Records from a dataset:
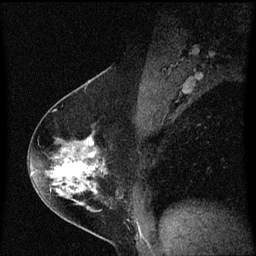
Breast MRI (dynamic contrast-enhanced), one sagittal slice. Slice 36 of 60 in the series (ordered by position). Dynamic contrast-enhanced series, image 2 of 3 at this slice position (ordered by acquisition). 1.5 T. TE 4.2 ms, TR 8.4 ms. 256 × 256 image matrix, field of view 200 × 200 mm. Patient: female, 54 years. Case-level facts recorded for this patient, not image findings: setting: breast cancer imaged before/during neoadjuvant chemotherapy; receptor status: HER2-positive.
Outlined on this slice (semi-automatically segmented with operator editing):
- analysis volume of interest (the breast-tissue region the enhancement analysis was run in; not a lesion): bounding box (x1, y1, x2, y2) in pixels: (32, 128, 119, 213)
- tumour enhancement mask (voxels above the 70 % enhancement threshold inside the analysis volume of interest): (54, 138, 97, 193)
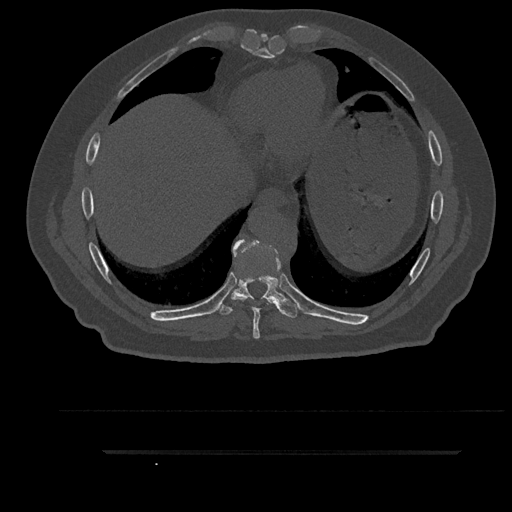
CT including the spine, one axial slice; position 445 of 797 along the scan axis; bone window (W 1800 / L 400 HU); 512 × 512 image matrix, field of view 432 × 432 mm. Male patient, age 63 years. From the clinical record (not read from this slice): primary cancer: renal; vertebrae with lytic lesions (as recorded): T8.
Annotated regions visible in this slice (semi-automatic segmentation, software-assisted and operator-edited):
- T8 vertebra: bounding box (x1, y1, x2, y2) in pixels: (232, 239, 279, 339)
- T9 vertebra: (214, 244, 298, 318)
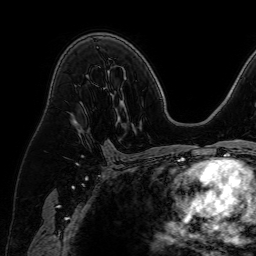
Breast MRI (dynamic contrast-enhanced), one axial slice; slice 42 of 64 in the series (ordered by position); cropped to one breast; dynamic contrast-enhanced series, time point 2 of 7 at this slice position (early post-contrast); 1.5 T; TE 2.6 ms, TR 5.2 ms; 2.5 mm slice thickness; 256 × 256 image matrix. Female patient.
Structures marked on this image (semi-automatic segmentation, software-assisted and operator-edited):
- enhancing-tissue mask used for the functional tumour volume (all voxels passing the contrast-enhancement thresholds inside the analysis volume; usually the tumour): box from (x=77, y=126) to (x=90, y=133) px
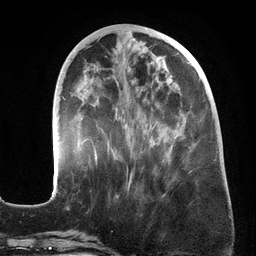
Breast MRI (dynamic contrast-enhanced), one axial slice. Slice 58 of 134 in the series (ordered by position). Cropped to one breast. Dynamic contrast-enhanced series, time point 2 of 6 at this slice position (early post-contrast). 3 T. TE 2.7 ms, TR 6.5 ms. 1.2 mm slice thickness. 256 × 256 image matrix. Female patient.
Outlined on this slice (semi-automatically segmented with operator editing):
- enhancing-tissue mask used for the functional tumour volume (all voxels passing the contrast-enhancement thresholds inside the analysis volume; usually the tumour): bounding box <62,46,215,198> (left, top, right, bottom; pixels)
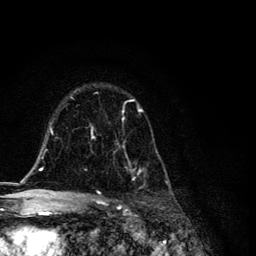
Breast MRI, one axial slice; position 80 of 134 along the scan axis; cropped to one breast; dynamic contrast-enhanced series, time point 2 of 6 at this slice position (early post-contrast); 3 T; TE 4.2 ms, TR 8.6 ms; 1.2 mm slice thickness; 256 × 256 image matrix. Female patient.
Outlined on this slice (semi-automatically segmented with operator editing):
- enhancing-tissue mask used for the functional tumour volume (all voxels passing the contrast-enhancement thresholds inside the analysis volume; usually the tumour): bounding box [x1, y1, x2, y2] px = [90, 99, 168, 194]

* [What you need to do]: Find each line in the data above with the word "view", then copy it.

* [Result]:
Breast MRI (dynamic contrast-enhanced), one sagittal slice. Slice 36 of 60 in the series (ordered by position). Dynamic contrast-enhanced series, image 2 of 3 at this slice position (ordered by acquisition). 1.5 T. TE 4.2 ms, TR 8.4 ms. 256 × 256 image matrix, field of view 200 × 200 mm. Patient: female, 54 years. Case-level facts recorded for this patient, not image findings: setting: breast cancer imaged before/during neoadjuvant chemotherapy; receptor status: HER2-positive.
CT including the spine, one axial slice; position 445 of 797 along the scan axis; bone window (W 1800 / L 400 HU); 512 × 512 image matrix, field of view 432 × 432 mm. Male patient, age 63 years. From the clinical record (not read from this slice): primary cancer: renal; vertebrae with lytic lesions (as recorded): T8.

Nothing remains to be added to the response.